A shower of ecdytoxic bullets sails through the light, piercing the iron vine of the Autotomic Brigade.

The men fall, stems of ruby sprouting from their wounds.

The Exultant watches his sacrificial limbs break and warp, and then, when only he is left, helpless on a pile of wasted offerings, four bullets tear through his abdomen.

The victorious corporal approaches. He kneels over the Exultant and plucks his medals from his collar, reclaiming the victories that had been stolen from him, the accolades for his service and sacrifice, restitution for the terrible misfortune of surviving.

Then, still enveloped in the swirls of toxin, Dawn removes his helmet and spits on his former employer.

The phlegm is bloody, tinged in silver, and is taken, by the soldiers at his side, for a bullet.

Just before a messenger arrives bearing the news of Lieutenant Moulène’s treachery, Dawn reclines on the dais, lights a cigarette, and breathes a long sigh of relief.

In a few minutes, when the messenger leans down to his ear, he will go pallid, and his triumph will sour in his mouth.
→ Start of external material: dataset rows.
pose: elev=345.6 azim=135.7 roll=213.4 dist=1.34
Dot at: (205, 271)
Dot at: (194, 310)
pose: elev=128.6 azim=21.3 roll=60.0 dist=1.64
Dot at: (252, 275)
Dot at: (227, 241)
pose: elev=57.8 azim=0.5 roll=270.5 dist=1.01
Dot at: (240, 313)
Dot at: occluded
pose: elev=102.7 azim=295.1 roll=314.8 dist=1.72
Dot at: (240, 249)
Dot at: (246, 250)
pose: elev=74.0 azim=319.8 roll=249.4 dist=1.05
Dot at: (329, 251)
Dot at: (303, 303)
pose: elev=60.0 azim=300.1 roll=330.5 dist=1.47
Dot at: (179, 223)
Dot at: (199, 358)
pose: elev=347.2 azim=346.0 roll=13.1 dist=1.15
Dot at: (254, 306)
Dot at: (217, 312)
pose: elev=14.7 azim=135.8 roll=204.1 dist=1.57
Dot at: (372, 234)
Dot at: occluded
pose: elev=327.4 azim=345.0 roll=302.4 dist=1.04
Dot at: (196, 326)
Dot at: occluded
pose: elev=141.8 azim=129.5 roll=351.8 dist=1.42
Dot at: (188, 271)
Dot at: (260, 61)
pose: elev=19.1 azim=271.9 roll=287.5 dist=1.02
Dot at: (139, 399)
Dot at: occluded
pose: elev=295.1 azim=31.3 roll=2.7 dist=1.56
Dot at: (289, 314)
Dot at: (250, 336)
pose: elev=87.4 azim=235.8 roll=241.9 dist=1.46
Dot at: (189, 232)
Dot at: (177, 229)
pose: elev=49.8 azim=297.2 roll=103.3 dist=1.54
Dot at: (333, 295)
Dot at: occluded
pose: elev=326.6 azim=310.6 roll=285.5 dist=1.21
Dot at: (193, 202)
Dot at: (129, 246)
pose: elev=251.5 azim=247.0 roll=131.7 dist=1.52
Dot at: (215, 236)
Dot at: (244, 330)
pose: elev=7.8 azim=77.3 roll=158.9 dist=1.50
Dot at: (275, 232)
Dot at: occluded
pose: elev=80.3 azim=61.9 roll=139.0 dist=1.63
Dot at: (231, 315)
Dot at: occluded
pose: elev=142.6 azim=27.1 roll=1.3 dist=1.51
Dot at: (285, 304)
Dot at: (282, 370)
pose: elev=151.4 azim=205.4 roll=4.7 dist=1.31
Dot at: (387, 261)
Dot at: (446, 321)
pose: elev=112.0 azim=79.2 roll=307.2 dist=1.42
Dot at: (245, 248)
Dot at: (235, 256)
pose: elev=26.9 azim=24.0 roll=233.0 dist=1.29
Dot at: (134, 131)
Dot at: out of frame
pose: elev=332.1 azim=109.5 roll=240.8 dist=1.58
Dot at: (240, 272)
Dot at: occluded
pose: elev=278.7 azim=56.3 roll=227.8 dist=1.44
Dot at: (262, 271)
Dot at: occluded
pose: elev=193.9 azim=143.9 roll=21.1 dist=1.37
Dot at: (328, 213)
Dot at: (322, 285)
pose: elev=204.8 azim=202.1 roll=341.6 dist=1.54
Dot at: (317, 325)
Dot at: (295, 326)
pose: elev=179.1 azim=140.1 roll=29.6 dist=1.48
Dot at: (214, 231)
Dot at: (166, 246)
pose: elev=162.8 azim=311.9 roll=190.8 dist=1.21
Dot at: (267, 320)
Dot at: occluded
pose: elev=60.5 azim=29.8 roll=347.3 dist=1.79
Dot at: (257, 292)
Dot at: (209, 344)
He will listen, wordless, to the extent of Guylag’s betrayal: the damage to the Sreckt factory, the enraged, crippled teratopod spewing raw ecdytoxin along the machinery, the weaponry, all the precious implements of his art.

Then he will stand, toss his cigarette, and without explanation, order a small contingent of Tender Guard to follow him to the cathedral of the Parish of the Last Monday.

For now, he basks in blessed relief, in justice, in the beauty of the Exultant’s blossoming wounds, skin and muscle twisting into lovely little roses to reveal the smooth bone beneath. “Bell,” he says to the nearest Tender Guard. “When you toss this one, keep his skull for me.”